A spokesperson for Google did not respond to a request for comment ahead of publication.

Google appears to be equally as concerned about maintaining its search dominance. Google’s search engine represented over 91% of the global search market in the past 12 months, while Bing accounted for about 3%, according to data from SimilarWeb

The company is sounding the alarm on ChatGPT. In December, Google reportedly issued a “code red” over the chatbot. Since the latest version of ChatGPT was released on November 30, Sundar Pichai, the CEO of Google and its parent company, Alphabet, has participated in several meetings around Google’s AI strategy in response to the threat the chatbot represents to the company’s search engine, The New York Times reported.

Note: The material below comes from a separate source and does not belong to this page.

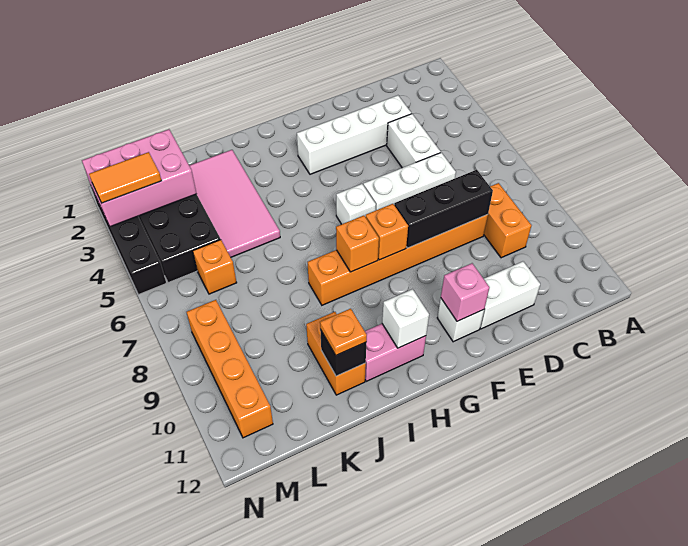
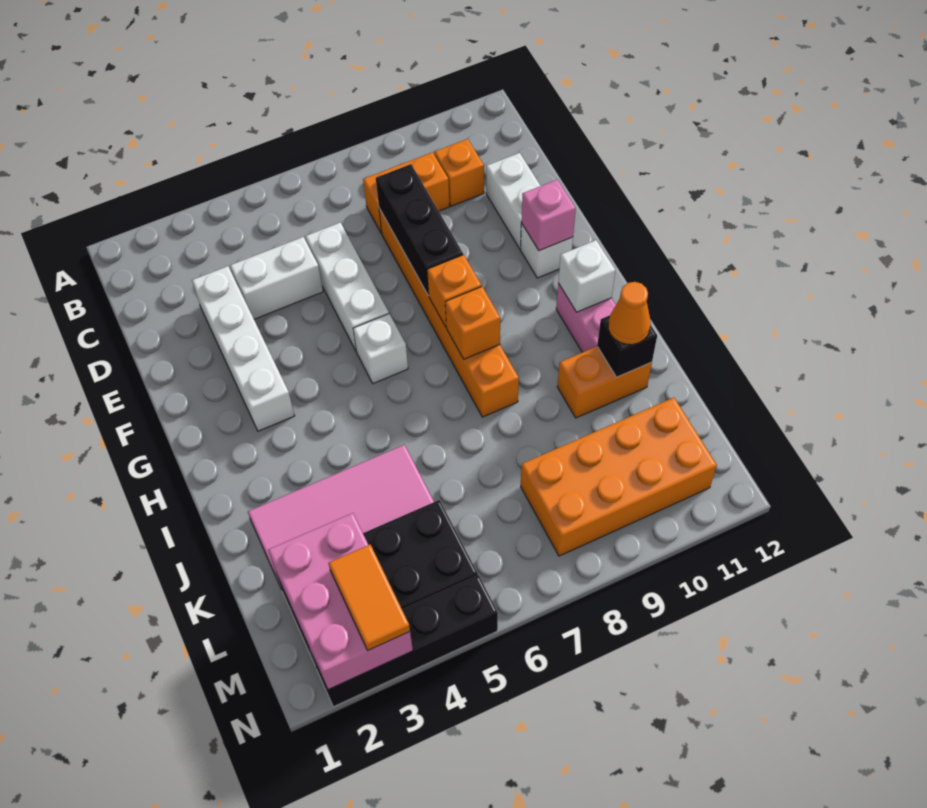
orange plate J11 level 3 -> orange cone J11 level 3
orange brick L6 level 1 -> orange brick C10 level 1
orange brick M8:M11 level 1 -> orange brick L8:M11 level 1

The company also called in Google cofounders Larry Page and Sergey Brin to help address the issue, the Times reported in January. Last week, Gmail creator Paul Buchheit warned that Google’s search business was only one to two years away from “total disruption” due to AI chatbots like ChatGPT.

Most recently, Google announced its plans on Monday to unveil its ChatGPT rival, Bard. Pichai said Bard was open to “trusted testers” and would open to the public in the coming weeks. Though, the chatbot took an early stumble out of the gate. On Wednesday, Google shares slumped more than 8% after Bard made a factual error in its first demo video.